The recipe looked simple enough, it’s basically apple sauce cooked for longer. The recipe asks you to boil 6 lbs of apples in 2 cups of apple cider for half an hour, blend it, then add 3 cups of sugar, some cinnamon and keep cooking for a few hours.
However, I hit a snag at the “blend it” stage. The recipe book suggested I transfer boiled apples to a blender for puréeing, then transfer them back to the pot. Such unnecessary effort! I’m pretty sure that immersion blenders had been invented by 2006 when this book was written.
I patted myself on the back as I transformed the contents of my pot of apples to mush and saved a significant quantity of cooking and washing labor. This was a figurative patting on the back. I recommend a two-handed grip for stick-blending large quantities of scalding hot apples.
Then I read on. The next step was “Measure 12 cups (3 L) of apple purée”, then the step after was to add the sugar, but if I had too much apple purée the ratio of sugar to purée might be off and so there might not be enough sugar to preserve the final product! I needed to be sure in that moment that I had the correct volume of apples.
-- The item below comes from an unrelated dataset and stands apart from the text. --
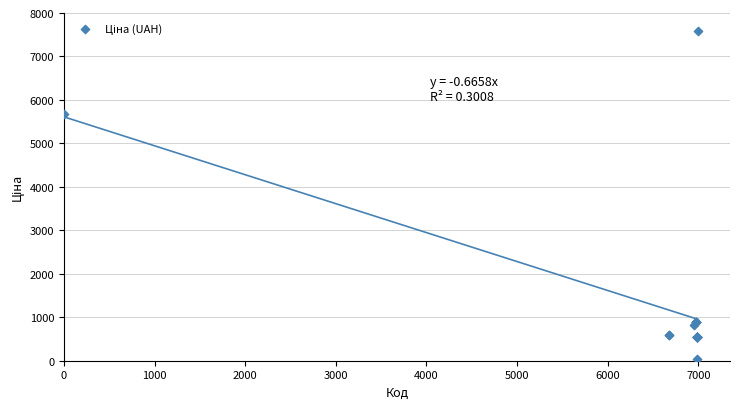

What Y value in the scatter plot is closest to 3814?

5673.8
I resigned myself to having to wash a measuring jug after all
Then inspiration came to me. I ran to grab a tape measure. First I measured the height of the pot, starting from the top of the base.
then I measured the distance between the top of the purée and the top of the pot,
and finally I measured the diameter of the pot.
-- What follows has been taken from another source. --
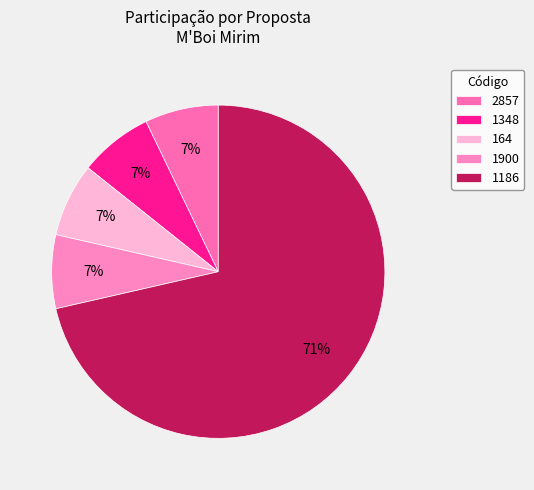

To the nearest percent, what is the average slice percentage?

20%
The two vertical measurements gave me 23 - 17 = 6cm for the depth of the purée, so I plugged in all the numbers. (25cm/2)² ⨉ 𝜋 ⨉ (23 - 17) cm = 2945cm³! Apparently I had managed to produce an almost perfectly correct volume of purée. Happy with this outcome, I followed the recipe to the end.
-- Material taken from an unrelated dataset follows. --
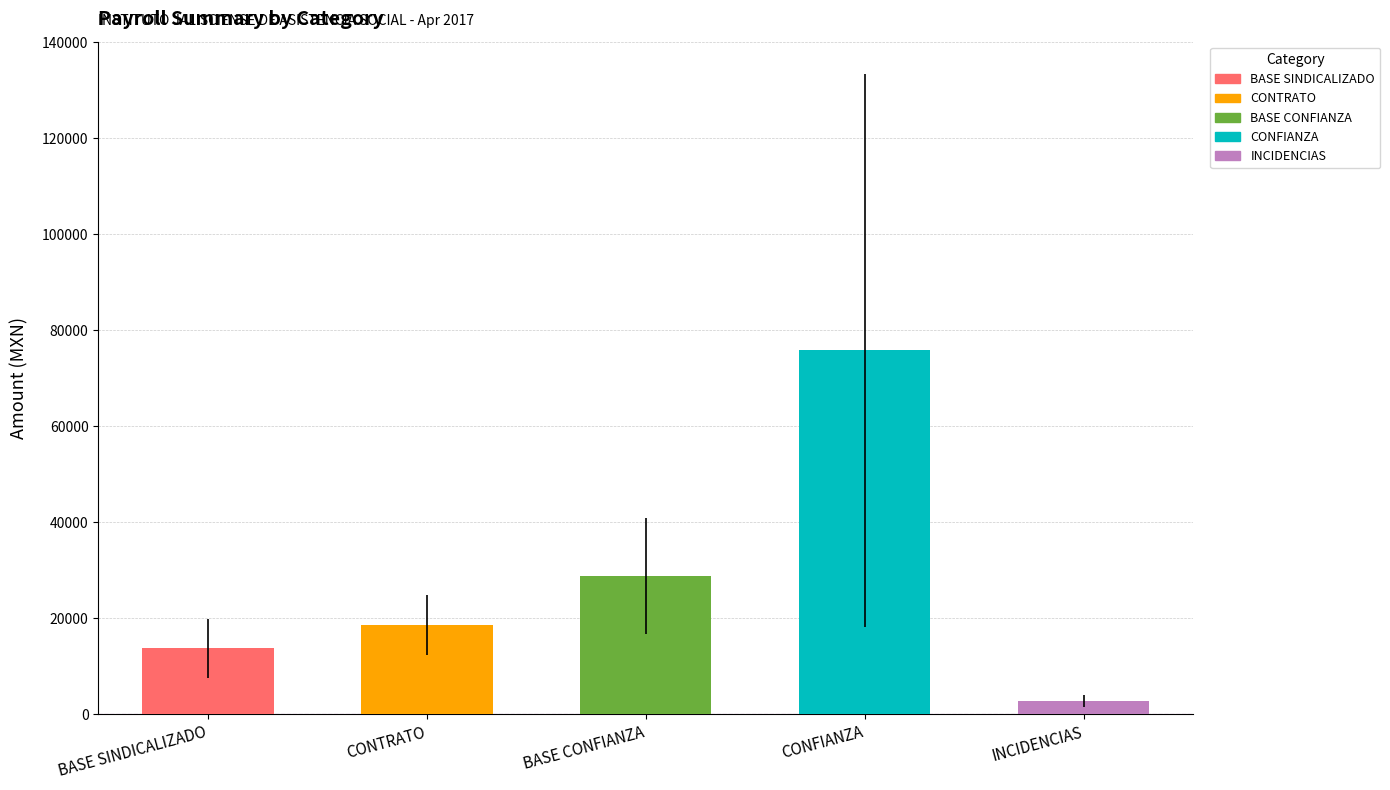

Is the value of ISR at INCIDENCIAS greater than the value of SUELDO at BASE SINDICALIZADO?

No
However, in retrospect I think I was being a bit cavalier with my measurements, rounding to the nearest 0.5 cm. If I were 0.25cm off the real measurements, how wrong could I be?
If my measurements overestimated the external height and diameter and underestimated the internal height all by 0.25cm, the real volume would have been (24.75 cm / 2)² ⨉ 𝜋 ⨉ (22.75 - 17.25) cm = 2646cm³, and I would have been 12% off the recipe. In the other direction, if the real volume were (26cm/2)² ⨉ 𝜋 ⨉ (23.25 - 16.75) cm = 3505cm³ I would have been 16% over!
That doesn’t seem so bad, but there was another mistake I could have made: if the tape measure was not perfectly vertical then I may actually have measured the longest side of a triangle formed by the side of the pan, the 1.5cm metal tip of the tape measure, and the tape itself, which would have resulted in an overestimate.
Thankfully, the Zhoubi Suanjing taught us that a² + b² = c². In the worst case, if my 23cm outside pan measurement had been angled and overestimated by 0.25cm, the real height would actually be a = sqrt(22.75² - 1.5²) = 22.70 cm, and the loss of 0.05cm would bring the real volume from 2646 cm³ to 2622 cm³. Think about that 40cm³ difference as 20 little-finger-tip sized cubes, or roughly 1/6 of a 8z jar of apple butter.
In any case, later on I messed up by undercooking the apple butter by about 3 hours, noticing my mistake after canning about half of the mixture into four 8oz jars, then cooking the rest for longer and canning it in five more 8oz jars, bringing me to 9 jars instead of the recipe-suggested 8, so in the end it was hard to know how accurate I really was.
But hey, at least I had fun measuring things. If you actually managed to get this far: thanks for your time!